## JOB 1
According to the passage below on the Senkaku / Diaoyutai Islands, what all-time high did bilateral trade between China and Japan reach in 2003?
## JOB 2
Translate this sentence from the passage below on the Senkaku / Diaoyutai Islands into Spanish: "A major China-Japan military conflict seems improbable."

## DOCUMENT
Senkaku / Diaoyutai Islands -
Escalation Potential
Beijing
is attempting to build a navy able to operate effectively in Asia, where
China's most vital maritime interests lie. These include sovereignty claims,
including the land features and associated water areas of the Diaoyu Tai (or
Senkaku Islands).
A
major China-Japan military conflict seems improbable. In 2003 bilateral trade
between China and Japan reached an all-time high of $120 billion. However, with
continued robust growth in China's economy and resultant energy requirements,
the discovery of greater oil reserves than previously thought in the Senkaku
(Diaoyu) Islands could enflame the century-old dispute with Japan over
sovereignty of these territories. Conservative politics in Japan and a rising
nationalist tide in China could further polarize the parties. Both China and
Japan would probably realize that their best interests lay in avoiding military
conflict, so this should be a limiting factor to a violent resolution.

## RECORDED INFORMATION
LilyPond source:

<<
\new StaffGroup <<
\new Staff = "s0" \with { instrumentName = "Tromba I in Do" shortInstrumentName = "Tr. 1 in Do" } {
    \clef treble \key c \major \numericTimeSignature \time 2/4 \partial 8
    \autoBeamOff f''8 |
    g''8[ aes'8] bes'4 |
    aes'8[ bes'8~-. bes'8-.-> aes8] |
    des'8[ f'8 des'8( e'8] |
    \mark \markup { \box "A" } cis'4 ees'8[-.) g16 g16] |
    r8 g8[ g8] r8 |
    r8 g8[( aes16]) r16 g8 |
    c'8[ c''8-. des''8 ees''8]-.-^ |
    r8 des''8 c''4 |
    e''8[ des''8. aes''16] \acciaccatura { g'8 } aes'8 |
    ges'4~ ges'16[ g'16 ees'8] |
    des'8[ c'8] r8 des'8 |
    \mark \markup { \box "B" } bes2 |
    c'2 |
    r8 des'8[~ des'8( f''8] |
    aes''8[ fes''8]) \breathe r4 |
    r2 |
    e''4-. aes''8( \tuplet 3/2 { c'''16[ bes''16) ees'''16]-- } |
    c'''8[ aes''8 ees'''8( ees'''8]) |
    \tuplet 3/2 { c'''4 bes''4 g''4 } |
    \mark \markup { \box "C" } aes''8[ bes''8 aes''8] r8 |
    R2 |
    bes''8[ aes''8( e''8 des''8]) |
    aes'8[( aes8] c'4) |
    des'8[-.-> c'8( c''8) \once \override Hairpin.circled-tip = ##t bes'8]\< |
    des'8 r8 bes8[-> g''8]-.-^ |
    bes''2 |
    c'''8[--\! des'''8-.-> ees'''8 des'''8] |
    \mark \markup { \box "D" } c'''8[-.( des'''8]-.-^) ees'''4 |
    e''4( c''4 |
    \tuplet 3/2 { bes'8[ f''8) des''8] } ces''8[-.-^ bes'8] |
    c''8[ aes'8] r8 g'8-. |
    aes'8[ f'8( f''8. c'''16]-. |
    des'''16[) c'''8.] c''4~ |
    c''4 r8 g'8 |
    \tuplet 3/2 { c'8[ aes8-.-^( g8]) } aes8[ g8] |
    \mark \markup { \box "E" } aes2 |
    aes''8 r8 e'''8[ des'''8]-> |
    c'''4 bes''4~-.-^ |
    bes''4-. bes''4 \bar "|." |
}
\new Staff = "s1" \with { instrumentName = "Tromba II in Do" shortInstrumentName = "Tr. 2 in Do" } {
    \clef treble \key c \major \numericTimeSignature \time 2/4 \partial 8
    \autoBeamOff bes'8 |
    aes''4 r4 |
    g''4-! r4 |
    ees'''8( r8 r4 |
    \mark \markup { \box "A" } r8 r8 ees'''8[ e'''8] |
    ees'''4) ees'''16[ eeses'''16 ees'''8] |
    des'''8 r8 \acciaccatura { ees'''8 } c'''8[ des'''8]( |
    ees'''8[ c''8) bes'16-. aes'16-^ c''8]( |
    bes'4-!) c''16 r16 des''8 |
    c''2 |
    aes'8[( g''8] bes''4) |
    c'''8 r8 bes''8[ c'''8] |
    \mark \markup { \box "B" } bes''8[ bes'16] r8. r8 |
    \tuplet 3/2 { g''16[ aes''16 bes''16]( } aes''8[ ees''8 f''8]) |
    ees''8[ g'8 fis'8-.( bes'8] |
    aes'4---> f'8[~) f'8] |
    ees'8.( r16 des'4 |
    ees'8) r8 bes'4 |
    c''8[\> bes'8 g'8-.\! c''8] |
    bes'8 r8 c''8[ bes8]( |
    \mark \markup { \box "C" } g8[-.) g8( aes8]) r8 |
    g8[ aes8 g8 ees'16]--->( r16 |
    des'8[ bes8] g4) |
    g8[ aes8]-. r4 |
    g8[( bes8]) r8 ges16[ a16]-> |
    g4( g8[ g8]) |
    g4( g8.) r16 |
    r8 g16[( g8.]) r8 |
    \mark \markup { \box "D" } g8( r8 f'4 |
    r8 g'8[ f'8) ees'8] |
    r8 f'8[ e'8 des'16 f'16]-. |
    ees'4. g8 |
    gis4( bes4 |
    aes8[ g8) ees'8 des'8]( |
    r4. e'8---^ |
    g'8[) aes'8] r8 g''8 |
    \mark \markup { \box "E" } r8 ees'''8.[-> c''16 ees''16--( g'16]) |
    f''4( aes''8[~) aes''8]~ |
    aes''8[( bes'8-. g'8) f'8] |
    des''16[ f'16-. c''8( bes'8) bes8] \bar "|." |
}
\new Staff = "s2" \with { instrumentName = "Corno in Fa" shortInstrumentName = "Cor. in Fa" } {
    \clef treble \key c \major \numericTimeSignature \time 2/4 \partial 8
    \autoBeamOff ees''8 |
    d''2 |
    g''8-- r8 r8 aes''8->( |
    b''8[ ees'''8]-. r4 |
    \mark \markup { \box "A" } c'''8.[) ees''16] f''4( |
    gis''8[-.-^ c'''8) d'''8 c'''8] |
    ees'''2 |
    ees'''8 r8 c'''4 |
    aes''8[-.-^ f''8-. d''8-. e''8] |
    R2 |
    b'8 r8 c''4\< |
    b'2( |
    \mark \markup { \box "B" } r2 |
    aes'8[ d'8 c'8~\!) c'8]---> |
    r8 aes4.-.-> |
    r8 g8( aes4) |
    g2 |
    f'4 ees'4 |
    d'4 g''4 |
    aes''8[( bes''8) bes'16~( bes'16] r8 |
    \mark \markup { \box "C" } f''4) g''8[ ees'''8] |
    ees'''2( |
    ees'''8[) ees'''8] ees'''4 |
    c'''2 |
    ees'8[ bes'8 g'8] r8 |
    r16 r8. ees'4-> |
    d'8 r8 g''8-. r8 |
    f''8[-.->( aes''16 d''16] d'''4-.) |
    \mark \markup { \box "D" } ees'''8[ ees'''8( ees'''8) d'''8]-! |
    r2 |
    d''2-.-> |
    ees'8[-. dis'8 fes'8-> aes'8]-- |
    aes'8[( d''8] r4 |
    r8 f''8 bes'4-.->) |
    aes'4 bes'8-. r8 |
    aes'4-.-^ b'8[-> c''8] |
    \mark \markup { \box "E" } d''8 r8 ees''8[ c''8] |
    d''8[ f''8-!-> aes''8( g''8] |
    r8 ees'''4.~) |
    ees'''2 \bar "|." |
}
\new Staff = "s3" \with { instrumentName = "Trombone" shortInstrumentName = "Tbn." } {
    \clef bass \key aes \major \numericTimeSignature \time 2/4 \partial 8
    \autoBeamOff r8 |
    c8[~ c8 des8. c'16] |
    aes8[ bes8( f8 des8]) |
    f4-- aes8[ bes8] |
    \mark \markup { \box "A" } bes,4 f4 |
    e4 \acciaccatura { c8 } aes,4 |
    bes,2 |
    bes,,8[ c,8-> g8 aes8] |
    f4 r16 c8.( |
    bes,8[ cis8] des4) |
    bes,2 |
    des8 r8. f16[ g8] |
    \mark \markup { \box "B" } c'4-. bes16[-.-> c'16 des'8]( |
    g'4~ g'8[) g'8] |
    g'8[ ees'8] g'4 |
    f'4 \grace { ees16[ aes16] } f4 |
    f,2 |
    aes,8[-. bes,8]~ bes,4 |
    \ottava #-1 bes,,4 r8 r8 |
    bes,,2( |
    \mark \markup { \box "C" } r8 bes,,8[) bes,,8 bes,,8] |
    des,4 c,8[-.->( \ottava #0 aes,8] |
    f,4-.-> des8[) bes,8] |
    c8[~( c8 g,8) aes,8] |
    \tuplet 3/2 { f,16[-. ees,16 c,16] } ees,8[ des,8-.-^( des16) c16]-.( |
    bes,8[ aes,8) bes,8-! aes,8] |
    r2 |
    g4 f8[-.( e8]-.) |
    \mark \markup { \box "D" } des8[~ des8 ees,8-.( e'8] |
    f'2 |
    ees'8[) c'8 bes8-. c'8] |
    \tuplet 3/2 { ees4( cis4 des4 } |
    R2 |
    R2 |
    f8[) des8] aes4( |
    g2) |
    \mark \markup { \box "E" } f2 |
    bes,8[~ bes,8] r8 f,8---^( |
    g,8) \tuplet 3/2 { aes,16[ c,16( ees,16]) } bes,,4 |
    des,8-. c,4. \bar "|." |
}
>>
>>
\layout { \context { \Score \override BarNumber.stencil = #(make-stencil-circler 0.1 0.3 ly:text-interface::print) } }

## TASK RESULT 1
$120 billion

## TASK RESULT 2
Un conflicto militar de gran envergadura entre China y Japón parece improbable.